Segment Start: RECORDS FOR PROCESSING

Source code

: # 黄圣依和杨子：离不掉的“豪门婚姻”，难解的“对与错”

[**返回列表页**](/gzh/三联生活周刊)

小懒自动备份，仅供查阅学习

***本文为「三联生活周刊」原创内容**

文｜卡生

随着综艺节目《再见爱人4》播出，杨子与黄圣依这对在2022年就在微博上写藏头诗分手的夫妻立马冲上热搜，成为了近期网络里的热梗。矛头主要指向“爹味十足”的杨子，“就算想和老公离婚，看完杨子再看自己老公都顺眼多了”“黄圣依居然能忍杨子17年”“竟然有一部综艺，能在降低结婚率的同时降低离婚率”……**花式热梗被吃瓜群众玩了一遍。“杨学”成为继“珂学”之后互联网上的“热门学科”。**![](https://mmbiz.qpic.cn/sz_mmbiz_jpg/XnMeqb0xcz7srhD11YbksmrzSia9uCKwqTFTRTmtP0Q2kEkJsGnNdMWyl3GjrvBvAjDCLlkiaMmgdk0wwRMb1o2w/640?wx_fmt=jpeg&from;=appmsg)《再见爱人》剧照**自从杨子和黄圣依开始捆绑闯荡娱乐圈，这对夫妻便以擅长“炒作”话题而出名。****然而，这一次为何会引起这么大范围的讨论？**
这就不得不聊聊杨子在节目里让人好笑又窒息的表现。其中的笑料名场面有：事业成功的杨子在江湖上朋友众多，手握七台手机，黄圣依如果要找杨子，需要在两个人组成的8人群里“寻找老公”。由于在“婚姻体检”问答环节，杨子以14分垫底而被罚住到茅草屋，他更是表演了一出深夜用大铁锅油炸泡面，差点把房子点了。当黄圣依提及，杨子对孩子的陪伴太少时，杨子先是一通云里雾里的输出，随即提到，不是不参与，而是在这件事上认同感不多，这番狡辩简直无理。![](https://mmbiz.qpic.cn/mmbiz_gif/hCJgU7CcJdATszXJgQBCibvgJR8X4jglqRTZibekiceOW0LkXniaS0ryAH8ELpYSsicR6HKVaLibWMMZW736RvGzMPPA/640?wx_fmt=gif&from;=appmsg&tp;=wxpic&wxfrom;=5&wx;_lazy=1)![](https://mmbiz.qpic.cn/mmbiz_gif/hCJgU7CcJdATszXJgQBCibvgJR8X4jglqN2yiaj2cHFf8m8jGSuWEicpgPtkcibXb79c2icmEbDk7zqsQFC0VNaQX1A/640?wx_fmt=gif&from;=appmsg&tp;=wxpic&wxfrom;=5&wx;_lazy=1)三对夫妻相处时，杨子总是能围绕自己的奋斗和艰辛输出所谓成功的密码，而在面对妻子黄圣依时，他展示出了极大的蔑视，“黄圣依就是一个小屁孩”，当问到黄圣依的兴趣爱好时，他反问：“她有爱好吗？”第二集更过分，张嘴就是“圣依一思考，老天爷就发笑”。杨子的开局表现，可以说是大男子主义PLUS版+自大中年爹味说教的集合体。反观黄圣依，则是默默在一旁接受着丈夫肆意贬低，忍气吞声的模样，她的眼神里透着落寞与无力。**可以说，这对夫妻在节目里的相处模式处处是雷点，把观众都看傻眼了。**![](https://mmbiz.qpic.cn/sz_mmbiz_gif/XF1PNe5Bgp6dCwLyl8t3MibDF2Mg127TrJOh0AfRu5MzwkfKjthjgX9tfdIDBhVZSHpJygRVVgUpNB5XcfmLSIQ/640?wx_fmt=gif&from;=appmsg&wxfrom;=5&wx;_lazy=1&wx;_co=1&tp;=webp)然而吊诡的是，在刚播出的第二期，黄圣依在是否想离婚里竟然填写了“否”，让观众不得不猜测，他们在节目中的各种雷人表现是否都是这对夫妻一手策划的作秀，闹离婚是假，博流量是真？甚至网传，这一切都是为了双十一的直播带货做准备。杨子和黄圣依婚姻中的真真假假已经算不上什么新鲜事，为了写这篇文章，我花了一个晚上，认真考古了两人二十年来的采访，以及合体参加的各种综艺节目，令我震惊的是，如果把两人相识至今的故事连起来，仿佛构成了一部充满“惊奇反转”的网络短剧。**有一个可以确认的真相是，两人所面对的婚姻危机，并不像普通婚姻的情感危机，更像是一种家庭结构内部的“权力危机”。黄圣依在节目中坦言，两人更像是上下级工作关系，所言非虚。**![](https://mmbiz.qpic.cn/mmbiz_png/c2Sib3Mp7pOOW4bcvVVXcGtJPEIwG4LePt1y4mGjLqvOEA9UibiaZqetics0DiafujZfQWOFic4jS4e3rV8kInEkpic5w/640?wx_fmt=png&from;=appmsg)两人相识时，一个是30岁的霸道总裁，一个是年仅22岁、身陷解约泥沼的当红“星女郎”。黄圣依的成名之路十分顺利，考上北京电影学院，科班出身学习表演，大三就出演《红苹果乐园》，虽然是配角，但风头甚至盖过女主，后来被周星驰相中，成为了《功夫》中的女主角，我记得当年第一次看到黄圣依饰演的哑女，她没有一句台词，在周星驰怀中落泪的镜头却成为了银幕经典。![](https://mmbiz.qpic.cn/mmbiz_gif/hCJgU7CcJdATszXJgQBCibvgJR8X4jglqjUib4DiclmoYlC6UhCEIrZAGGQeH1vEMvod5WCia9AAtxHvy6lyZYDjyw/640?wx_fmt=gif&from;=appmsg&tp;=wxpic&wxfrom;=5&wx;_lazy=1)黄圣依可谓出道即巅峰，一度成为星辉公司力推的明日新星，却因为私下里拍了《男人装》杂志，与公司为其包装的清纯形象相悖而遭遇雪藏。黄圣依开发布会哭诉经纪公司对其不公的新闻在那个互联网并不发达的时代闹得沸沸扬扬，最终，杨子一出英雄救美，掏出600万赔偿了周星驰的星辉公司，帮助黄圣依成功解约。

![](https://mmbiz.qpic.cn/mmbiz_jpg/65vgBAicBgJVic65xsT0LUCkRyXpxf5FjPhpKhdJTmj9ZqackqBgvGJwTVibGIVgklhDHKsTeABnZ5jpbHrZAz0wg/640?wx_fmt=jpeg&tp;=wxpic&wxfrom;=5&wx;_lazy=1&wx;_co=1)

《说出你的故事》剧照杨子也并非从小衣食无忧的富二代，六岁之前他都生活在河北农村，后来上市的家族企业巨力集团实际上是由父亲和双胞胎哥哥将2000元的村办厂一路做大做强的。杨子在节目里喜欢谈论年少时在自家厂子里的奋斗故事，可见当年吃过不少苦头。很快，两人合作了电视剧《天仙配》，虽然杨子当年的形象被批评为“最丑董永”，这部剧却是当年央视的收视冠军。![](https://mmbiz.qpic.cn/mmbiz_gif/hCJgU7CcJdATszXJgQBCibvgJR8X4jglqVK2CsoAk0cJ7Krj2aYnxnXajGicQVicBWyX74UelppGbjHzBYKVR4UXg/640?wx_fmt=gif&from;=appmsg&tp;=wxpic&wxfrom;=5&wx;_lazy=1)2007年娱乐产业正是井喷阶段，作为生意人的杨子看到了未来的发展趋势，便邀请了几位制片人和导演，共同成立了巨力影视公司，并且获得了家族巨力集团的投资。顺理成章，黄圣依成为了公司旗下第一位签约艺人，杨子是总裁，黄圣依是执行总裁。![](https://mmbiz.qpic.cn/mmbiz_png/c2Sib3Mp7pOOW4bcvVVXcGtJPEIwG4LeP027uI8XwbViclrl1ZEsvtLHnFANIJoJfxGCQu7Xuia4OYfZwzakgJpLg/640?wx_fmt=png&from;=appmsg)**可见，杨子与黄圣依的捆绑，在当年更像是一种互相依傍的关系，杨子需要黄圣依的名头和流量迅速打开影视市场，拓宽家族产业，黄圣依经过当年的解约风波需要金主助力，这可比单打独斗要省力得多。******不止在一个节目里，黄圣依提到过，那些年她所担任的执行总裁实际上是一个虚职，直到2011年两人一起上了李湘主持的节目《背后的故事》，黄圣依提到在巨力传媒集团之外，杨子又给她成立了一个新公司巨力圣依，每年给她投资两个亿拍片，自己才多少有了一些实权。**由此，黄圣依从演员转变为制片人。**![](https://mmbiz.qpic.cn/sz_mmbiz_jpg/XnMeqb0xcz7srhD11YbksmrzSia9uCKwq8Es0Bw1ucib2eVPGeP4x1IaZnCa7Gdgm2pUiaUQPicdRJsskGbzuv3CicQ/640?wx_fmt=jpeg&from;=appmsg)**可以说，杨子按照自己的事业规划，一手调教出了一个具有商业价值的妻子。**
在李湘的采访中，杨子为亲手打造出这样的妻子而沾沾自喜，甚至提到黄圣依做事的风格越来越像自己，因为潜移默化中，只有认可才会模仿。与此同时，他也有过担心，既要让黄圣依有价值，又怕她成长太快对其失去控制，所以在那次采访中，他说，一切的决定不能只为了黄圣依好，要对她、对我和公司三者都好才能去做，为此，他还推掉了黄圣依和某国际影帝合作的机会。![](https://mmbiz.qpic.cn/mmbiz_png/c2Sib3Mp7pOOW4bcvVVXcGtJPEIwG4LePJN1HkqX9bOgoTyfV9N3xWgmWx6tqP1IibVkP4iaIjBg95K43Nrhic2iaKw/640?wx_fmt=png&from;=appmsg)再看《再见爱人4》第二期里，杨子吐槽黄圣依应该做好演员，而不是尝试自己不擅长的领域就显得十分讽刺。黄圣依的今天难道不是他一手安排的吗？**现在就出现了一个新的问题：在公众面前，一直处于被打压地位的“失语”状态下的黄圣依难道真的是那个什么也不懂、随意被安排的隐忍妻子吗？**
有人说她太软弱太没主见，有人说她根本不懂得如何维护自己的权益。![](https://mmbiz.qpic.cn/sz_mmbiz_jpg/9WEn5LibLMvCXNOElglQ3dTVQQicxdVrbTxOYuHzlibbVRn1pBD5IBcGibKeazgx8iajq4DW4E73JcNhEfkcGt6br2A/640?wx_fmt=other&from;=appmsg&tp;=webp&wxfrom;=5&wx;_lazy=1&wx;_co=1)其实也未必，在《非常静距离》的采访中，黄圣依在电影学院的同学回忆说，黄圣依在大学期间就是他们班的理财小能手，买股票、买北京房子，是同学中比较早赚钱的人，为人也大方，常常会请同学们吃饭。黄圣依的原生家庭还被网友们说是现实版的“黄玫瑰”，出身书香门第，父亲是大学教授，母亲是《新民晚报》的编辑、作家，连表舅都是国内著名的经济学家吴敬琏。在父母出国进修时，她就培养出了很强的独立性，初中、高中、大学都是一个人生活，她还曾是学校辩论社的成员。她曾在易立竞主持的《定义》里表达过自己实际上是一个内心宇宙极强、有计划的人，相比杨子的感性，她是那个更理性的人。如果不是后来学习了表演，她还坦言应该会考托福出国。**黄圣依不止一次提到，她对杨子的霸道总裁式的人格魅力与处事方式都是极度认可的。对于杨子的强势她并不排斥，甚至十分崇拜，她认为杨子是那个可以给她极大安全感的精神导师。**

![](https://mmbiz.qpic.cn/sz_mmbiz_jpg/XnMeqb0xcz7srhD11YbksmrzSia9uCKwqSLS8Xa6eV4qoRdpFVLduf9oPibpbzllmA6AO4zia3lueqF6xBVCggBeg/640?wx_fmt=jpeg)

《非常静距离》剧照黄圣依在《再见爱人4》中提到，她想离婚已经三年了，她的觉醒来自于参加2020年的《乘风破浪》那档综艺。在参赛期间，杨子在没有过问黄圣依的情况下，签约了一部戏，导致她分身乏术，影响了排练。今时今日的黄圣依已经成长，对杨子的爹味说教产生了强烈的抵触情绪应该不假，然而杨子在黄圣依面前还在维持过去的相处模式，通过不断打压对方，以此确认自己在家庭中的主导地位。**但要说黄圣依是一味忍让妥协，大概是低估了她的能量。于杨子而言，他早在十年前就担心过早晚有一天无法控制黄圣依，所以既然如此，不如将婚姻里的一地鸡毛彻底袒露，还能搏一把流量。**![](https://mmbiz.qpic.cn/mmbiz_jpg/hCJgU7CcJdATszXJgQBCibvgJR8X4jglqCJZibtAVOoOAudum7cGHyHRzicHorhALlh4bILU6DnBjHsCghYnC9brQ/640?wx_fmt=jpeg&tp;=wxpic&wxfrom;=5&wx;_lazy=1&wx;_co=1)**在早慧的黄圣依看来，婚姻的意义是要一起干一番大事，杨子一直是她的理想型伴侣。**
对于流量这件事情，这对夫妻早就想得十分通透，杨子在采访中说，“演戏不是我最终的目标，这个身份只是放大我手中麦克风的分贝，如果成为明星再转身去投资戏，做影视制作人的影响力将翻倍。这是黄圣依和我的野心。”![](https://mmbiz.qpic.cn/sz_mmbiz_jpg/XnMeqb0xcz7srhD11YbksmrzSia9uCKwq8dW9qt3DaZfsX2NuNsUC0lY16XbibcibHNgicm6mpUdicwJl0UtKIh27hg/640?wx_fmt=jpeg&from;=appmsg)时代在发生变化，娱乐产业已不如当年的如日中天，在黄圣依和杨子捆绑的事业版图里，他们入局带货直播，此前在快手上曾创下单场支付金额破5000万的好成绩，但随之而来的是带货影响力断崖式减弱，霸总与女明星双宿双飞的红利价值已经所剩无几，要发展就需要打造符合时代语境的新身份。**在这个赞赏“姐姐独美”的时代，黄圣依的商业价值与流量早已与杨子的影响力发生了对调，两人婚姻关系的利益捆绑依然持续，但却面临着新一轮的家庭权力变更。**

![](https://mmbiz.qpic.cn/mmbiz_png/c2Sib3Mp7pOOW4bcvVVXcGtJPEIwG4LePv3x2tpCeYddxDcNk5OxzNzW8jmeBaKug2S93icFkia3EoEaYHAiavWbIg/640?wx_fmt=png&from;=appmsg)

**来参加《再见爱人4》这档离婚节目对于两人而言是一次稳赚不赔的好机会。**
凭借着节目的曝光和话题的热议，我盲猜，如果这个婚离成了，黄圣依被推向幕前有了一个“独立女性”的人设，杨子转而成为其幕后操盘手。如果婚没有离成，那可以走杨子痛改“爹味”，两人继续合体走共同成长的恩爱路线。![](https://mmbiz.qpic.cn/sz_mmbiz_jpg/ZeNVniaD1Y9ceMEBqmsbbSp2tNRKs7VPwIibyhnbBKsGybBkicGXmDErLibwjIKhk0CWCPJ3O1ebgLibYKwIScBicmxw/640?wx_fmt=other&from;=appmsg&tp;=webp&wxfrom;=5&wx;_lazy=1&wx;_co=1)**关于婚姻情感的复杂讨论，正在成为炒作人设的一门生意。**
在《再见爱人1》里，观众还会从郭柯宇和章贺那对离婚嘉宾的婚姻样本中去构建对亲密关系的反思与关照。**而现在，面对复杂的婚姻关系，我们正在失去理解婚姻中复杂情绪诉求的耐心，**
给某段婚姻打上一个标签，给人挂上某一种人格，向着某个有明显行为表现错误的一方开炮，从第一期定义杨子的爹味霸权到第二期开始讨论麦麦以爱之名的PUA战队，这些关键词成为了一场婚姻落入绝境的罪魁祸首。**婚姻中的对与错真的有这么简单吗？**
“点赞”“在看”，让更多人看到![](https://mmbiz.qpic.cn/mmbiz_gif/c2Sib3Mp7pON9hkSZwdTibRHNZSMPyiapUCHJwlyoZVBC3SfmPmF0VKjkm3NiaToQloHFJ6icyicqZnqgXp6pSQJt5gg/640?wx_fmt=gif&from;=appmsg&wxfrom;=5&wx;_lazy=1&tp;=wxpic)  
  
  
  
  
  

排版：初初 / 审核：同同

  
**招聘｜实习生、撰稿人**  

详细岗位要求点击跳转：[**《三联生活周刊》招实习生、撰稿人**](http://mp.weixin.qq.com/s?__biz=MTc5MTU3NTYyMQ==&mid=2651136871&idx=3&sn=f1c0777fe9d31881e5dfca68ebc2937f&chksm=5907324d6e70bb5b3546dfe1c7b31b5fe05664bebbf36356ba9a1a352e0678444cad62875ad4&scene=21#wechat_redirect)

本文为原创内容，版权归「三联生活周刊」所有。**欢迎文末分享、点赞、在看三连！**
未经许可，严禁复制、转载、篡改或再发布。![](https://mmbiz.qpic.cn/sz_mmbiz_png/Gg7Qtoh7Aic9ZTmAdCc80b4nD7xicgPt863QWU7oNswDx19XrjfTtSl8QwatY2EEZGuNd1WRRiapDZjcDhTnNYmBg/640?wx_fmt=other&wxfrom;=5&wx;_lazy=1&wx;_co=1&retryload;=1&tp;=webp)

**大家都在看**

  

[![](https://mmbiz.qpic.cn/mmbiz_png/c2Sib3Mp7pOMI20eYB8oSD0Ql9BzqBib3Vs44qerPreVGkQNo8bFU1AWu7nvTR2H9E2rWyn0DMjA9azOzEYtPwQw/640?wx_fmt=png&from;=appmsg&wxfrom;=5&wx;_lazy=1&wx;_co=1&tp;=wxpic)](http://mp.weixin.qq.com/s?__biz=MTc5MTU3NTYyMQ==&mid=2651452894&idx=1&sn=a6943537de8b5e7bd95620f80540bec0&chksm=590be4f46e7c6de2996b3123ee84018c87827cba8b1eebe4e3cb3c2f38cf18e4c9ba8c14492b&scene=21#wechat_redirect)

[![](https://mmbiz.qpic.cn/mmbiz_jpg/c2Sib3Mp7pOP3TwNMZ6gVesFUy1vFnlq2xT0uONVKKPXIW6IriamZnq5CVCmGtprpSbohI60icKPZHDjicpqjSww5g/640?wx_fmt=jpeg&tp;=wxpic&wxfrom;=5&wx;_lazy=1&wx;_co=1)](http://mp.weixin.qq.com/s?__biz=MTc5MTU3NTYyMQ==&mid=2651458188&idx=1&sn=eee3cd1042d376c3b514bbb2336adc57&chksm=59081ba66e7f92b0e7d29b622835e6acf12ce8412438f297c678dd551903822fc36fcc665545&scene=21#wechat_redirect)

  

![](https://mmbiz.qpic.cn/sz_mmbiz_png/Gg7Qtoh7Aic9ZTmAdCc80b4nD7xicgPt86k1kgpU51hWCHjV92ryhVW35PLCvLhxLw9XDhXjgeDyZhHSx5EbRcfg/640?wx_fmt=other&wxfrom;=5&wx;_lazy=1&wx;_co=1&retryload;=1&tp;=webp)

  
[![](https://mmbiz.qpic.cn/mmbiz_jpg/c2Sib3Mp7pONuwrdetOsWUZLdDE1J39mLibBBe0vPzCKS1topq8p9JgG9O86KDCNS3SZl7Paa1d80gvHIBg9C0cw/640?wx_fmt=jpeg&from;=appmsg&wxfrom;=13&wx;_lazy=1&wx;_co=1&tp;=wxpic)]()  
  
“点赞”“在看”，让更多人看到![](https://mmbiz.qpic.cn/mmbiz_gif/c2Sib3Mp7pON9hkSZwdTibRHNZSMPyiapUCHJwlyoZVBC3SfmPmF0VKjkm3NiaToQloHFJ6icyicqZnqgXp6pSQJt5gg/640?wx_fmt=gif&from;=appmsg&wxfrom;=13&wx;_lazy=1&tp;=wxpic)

Segment End: RECORDS FOR PROCESSING

● **THE PROBLEM**:
Which lines of the data hold the string "让更多人看到"? Return each of them.

● **RESPONSE AREA**:
“点赞”“在看”，让更多人看到![](https://mmbiz.qpic.cn/mmbiz_gif/c2Sib3Mp7pON9hkSZwdTibRHNZSMPyiapUCHJwlyoZVBC3SfmPmF0VKjkm3NiaToQloHFJ6icyicqZnqgXp6pSQJt5gg/640?wx_fmt=gif&from;=appmsg&wxfrom;=5&wx;_lazy=1&tp;=wxpic)  
“点赞”“在看”，让更多人看到![](https://mmbiz.qpic.cn/mmbiz_gif/c2Sib3Mp7pON9hkSZwdTibRHNZSMPyiapUCHJwlyoZVBC3SfmPmF0VKjkm3NiaToQloHFJ6icyicqZnqgXp6pSQJt5gg/640?wx_fmt=gif&from;=appmsg&wxfrom;=13&wx;_lazy=1&tp;=wxpic)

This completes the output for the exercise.